Incapace di rispondere, Sylvan per un momento chinò la testa: — Sì, l’ho vista — mormorò poi. — So in quali condizioni si trova, ma non servirà a niente se parteciperai a questa azione. E poi, non ti sei ancora completamente rimessa.
— Promisi a Marjorie che, se ne avesse avuto bisogno, le avrei dato tutto il mio aiuto. E adesso ne ha bisogno. Inoltre, chi altri potrebbe farlo? Alcune ore fa, Marjorie mi ha insegnato ad andare a cavallo. Ebbene, non è nulla in confronto a quello che ho fatto da ragazza, nonché per quasi tutta la mia vita da obermum, persino dopo la tua nascita, Sylvan. Credo proprio di avere esperienza sufficiente per compiere questa impresa. Hai visto Emmy? I medici dicono che col tempo guarirà, ma sembra che sia quasi nelle stesse condizioni di Dimity.
Impassibile, Sylvan osservò: — È stato papà.
— Non biasimo Stavenger. Perché accusare un defunto? Odio invece gli Hippae, che sono i veri responsabili di tutto questo, e lo sono sempre stati.
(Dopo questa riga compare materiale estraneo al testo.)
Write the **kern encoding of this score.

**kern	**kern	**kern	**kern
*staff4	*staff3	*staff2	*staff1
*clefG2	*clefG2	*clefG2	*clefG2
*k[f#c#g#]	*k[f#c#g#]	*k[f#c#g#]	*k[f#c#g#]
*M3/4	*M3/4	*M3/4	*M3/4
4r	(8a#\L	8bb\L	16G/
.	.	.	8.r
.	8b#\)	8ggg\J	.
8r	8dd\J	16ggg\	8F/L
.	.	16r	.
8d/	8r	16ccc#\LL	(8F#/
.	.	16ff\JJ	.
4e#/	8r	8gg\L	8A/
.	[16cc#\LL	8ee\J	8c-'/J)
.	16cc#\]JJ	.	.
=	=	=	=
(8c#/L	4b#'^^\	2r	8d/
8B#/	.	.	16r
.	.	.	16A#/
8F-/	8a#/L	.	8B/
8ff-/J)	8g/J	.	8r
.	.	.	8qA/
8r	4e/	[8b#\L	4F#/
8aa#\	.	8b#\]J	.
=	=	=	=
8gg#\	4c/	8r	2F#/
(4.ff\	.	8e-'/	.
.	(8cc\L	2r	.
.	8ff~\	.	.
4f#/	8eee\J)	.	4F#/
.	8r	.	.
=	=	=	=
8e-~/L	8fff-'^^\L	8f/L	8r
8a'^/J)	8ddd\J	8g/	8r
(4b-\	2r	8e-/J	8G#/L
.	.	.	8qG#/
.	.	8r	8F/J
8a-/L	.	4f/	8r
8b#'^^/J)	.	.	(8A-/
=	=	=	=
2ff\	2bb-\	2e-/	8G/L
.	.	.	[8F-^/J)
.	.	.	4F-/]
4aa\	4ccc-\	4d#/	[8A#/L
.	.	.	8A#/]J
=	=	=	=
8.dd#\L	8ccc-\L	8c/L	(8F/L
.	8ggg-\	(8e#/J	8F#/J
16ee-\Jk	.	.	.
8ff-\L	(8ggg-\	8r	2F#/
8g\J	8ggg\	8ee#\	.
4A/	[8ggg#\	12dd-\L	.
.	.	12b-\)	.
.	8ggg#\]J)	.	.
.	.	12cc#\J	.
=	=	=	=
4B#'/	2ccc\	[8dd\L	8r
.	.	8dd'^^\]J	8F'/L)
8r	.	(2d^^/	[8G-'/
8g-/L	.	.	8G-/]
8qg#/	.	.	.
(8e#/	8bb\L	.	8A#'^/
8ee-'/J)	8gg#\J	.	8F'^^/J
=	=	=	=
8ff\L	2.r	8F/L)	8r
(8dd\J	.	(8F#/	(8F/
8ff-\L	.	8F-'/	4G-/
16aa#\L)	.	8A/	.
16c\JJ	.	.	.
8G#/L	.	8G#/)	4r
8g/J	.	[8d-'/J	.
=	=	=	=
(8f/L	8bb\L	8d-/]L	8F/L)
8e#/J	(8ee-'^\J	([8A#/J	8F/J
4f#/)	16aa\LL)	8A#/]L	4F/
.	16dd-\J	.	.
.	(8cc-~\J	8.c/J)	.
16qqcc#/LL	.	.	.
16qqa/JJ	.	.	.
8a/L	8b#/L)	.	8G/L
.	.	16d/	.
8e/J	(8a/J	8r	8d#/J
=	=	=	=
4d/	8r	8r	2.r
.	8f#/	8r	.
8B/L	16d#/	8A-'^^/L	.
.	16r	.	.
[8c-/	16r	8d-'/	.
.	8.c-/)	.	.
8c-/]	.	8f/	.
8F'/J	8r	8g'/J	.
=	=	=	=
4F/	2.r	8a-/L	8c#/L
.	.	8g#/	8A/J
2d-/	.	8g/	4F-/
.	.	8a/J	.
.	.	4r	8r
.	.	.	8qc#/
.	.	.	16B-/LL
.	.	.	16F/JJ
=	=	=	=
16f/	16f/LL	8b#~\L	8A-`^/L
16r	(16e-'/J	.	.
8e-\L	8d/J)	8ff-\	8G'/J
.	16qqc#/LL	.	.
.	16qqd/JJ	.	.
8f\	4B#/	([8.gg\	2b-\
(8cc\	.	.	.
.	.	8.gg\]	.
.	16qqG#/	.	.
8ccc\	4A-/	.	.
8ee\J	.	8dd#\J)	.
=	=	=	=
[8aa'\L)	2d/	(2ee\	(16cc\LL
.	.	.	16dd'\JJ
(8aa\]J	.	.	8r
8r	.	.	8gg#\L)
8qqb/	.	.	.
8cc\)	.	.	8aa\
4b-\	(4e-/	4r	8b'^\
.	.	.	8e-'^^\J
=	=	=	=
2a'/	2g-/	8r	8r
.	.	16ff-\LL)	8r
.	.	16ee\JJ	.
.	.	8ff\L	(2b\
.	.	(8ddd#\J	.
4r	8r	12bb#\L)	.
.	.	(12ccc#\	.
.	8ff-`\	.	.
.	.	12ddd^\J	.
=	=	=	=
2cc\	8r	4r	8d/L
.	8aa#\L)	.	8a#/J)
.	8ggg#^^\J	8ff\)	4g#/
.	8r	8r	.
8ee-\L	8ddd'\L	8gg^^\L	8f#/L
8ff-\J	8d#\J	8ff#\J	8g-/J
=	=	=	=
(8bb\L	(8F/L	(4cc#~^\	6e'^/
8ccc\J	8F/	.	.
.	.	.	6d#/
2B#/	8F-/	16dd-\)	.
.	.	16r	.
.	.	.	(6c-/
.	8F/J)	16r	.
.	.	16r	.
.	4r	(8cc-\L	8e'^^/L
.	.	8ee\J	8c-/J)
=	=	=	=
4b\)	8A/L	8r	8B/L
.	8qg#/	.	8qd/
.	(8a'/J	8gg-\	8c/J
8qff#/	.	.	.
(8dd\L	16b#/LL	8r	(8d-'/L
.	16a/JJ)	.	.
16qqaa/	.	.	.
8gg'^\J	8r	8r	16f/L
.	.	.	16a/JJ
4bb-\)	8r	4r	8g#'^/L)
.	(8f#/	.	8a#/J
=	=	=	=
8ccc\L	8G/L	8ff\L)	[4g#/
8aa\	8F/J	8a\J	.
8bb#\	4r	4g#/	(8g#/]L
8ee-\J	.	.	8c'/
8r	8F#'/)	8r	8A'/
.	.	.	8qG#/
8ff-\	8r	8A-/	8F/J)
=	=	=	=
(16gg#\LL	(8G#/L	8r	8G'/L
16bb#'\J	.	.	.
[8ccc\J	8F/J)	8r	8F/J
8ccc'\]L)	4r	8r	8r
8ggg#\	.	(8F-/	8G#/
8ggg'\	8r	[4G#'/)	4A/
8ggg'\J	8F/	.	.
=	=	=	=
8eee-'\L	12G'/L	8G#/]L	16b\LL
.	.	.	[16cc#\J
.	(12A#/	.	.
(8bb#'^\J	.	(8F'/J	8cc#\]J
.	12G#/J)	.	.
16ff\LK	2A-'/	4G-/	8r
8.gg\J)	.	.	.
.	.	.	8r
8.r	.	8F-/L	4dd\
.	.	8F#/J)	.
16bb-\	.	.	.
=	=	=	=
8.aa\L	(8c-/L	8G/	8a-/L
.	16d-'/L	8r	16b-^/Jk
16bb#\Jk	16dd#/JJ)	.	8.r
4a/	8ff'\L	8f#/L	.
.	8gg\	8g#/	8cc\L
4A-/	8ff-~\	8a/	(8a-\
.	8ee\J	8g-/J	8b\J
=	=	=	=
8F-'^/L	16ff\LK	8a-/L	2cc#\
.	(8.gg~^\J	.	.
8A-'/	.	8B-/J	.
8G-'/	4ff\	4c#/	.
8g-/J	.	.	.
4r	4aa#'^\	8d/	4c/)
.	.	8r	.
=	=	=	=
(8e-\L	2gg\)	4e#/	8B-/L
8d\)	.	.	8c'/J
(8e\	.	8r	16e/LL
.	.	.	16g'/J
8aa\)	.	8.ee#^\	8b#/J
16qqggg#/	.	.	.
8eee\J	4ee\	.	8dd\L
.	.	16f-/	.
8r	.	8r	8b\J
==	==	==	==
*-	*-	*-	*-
— Anche i bon e le volpi hanno una parte di responsabilità — obiettò Marjorie, con ardore. — Le volpi si sono volutamente astenute da qualsiasi azione, senza tentare in alcun modo di influenzare gli eventi. Quando tutto è andato nel peggiore dei modi, si sono limitati a discuterne filosoficamente. Poi, all’arrivo dell’umanità sul pianeta, hanno appreso concetti del tutto nuovi, come quello della colpa e quello della redenzione. Ne hanno discusso, e così si sono smarriti in dispute interminabili. Hanno incaricato frate Mainoa di scoprire se potesse esser loro concesso il perdono. Tuttora stanno dibattendo sul peccato originale e sulla colpa collettiva. Non hanno imparato che talvolta il pentimento non serve proprio a niente. — Così dicendo, strinse con tanta forza il sottopancia, che Don Chisciotte si lamentò.
— Non dire così, mamma — rispose Tony.
— Dannazione! Le volpi avrebbero ben potuto fare qualcosa! Sono creature enormi e possenti. Si sono evolute così per potersi difendere da predatori antichi e terribili, ormai estinti da tempo immemorabile. Adesso però non fanno più niente: meditano, discutono, e non decidono.
— Hanno pur preso una decisione, quando vi hanno aiutati — osservò Rigo.
— Bah! — ringhiò Marjorie. — Uno di loro mi ha aiutata, e per sua personale decisione. Non credo che da solo avrebbe potuto fare granché contro una dozzina di Hippae. Le altre volpi sono rimaste sedute sugli alberi a meditare su cosa avrebbero potuto fare se mai avessero deciso di agire. È stato un errore, da parte mia, impedire che quei due arrampicatori fossero uccisi: avrei dato il buon esempio, se avessi deciso diversamente. Le volpi sono fin troppo pronte a seguire il buon esempio, se non devono assumersi la responsabilità di quello che fanno. — Ciò detto, controllò per la decima volta il proprio equipaggiamento.